Material and methods: In this study we examined postoperative immunosuppression in human abdominal surgery patients (n = 12) by separating T-cells and monocytes pre-operatively as well as 24 hrs postoperatively using magnetic beads and then co-incubating these cells with naïve preoperative cells of the other cell type, respectively. Following stimulation of postoperative T-cells with anti-CD3 and anti-CD28, cytokine secretion from the naïve monocytes cells was measured in supernatants by a multiplex immunoassay, serving as a bioassay for the functioning of the stimulating postoperative cell T-cell. Similarly, monocyte function was evaluated after stimulation with LPS by measuring cytokine secretion from co-cultured T-cells.

Results: Co-incubation of naïve T-cells with postoperative monocytes and stimulation with LPS lead to a decreased secretion of T-cell cytokines IL-2 (-17%; P = 0.570), IL-10 (-33%; P = 0.010) and IFN-γ (P = 0.002) as compared to coincubation with preoperative monocytes. Expression of monocyte cytokines IL-1β (+24%; P = 0.938), IL-6 (+107%; P = 0.102) and TNF-α(+47%; P = 0.083) was maintained or increased after co-incubation with postoperative T-cells and stimulation with anit-CD3 and anti-CD28. These results were confirmed by co-incubation of postoperative cells with naïve cells from a healthy voluntary donor. Figure 1 [Fig. 1].

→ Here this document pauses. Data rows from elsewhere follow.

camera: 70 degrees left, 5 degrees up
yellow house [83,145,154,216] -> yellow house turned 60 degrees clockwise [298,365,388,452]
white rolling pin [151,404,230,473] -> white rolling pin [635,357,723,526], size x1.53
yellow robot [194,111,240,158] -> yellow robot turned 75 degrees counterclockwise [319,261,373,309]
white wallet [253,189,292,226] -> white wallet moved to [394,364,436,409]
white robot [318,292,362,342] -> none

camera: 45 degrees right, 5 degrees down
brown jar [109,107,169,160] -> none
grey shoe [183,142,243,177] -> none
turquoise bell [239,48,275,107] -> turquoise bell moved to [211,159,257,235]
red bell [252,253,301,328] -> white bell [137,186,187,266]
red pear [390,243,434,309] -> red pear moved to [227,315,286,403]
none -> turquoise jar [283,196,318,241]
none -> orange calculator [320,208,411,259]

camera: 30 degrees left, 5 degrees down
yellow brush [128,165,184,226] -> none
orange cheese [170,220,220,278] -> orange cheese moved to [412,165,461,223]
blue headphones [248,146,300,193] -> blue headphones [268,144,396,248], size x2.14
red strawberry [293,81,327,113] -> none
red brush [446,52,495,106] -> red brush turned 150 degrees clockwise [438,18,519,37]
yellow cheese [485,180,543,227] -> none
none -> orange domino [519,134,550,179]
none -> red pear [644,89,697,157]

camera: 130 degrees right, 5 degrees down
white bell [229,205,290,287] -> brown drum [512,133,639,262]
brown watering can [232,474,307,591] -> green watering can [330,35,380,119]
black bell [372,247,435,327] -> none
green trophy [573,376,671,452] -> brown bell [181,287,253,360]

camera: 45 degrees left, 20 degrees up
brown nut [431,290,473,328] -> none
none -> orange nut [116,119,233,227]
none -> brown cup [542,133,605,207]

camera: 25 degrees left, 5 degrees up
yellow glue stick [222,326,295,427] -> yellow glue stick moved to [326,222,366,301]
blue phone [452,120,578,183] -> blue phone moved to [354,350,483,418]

Conclusion: Contrary to previous experiments, we observed postoperative T-cells to be able to stimulate monocyte function while postoperative monocytes were defective and could not induce the secretion of cytokines from T-cells. This may be part of the explanation for inadequate immune responses to infection (as a “second hit”) following surgical trauma as a first hit.